That lesson hit me again in AP U.S. History. We were studying groups of people whose voices were left out of the traditional narrative: enslaved people, women, Indigenous nations, and immigrants. Their stories were there all along, just not in the textbooks written by those in power.
It reminded me of the saying, “History is written by the victors.” Or maybe more accurately, it’s written by the wealthy, the literate, and the loud.
But what about everyone else?
The silences in history tell us just as much as the words on the page. The absence of certain voices, people who were too poor, too oppressed, or too marginalized to be heard, speaks volumes about whose stories we value.
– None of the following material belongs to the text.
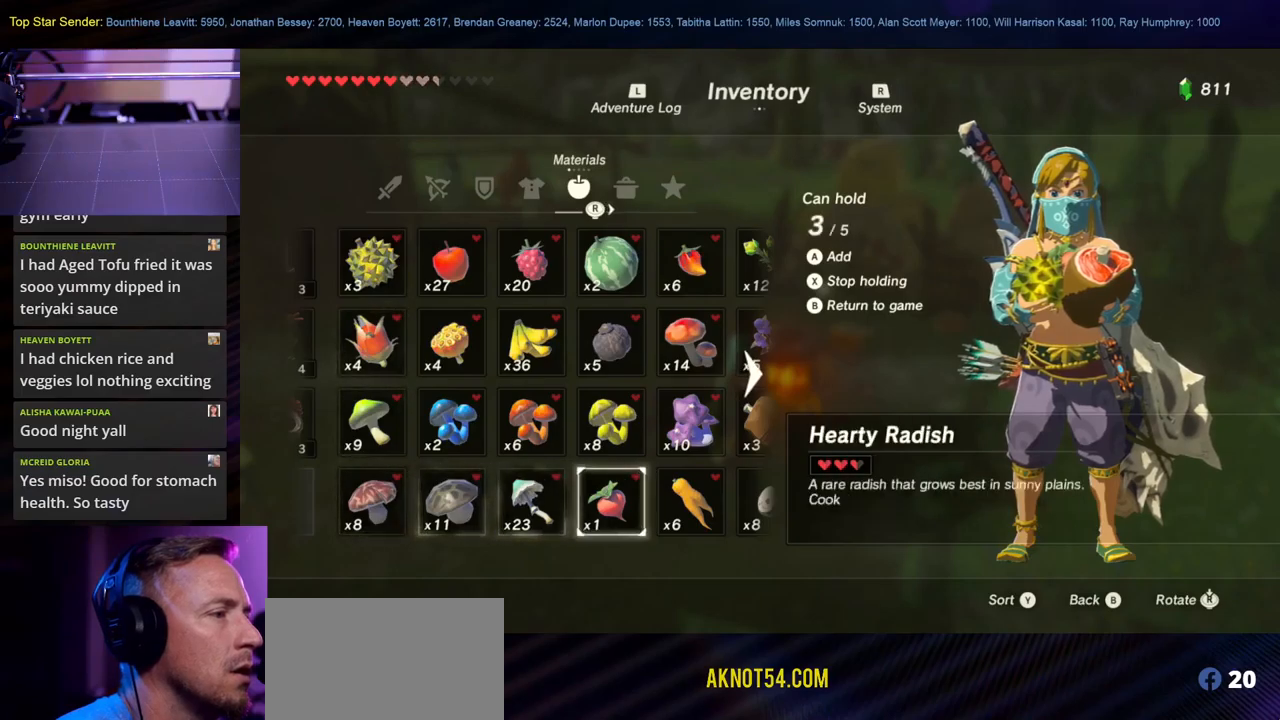
{"buttons": [], "left_stick": "center", "right_stick": "center", "events": [[117, "left_stick", "center"]]}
Those gaps aren’t empty; they’re full of meaning, waiting for someone willing to listen closely enough to fill them in.
That’s why I think silence shouldn’t always be seen as a lack of something. Sometimes it’s a form of resistance. It can be the quiet strength of communities who survive without recognition or the stillness that comes before change. It’s a reminder that power doesn’t always sound loud.
In a way, studying history and studying silence are the same thing. Both require patience, empathy, and a willingness to look deeper than the surface. Whether it’s in a classroom or behind a camera, I’ve learned that giving space to the quiet, to the overlooked and unheard, can reveal truths that words alone never could.
Because sometimes, the loudest stories are the ones told in silence.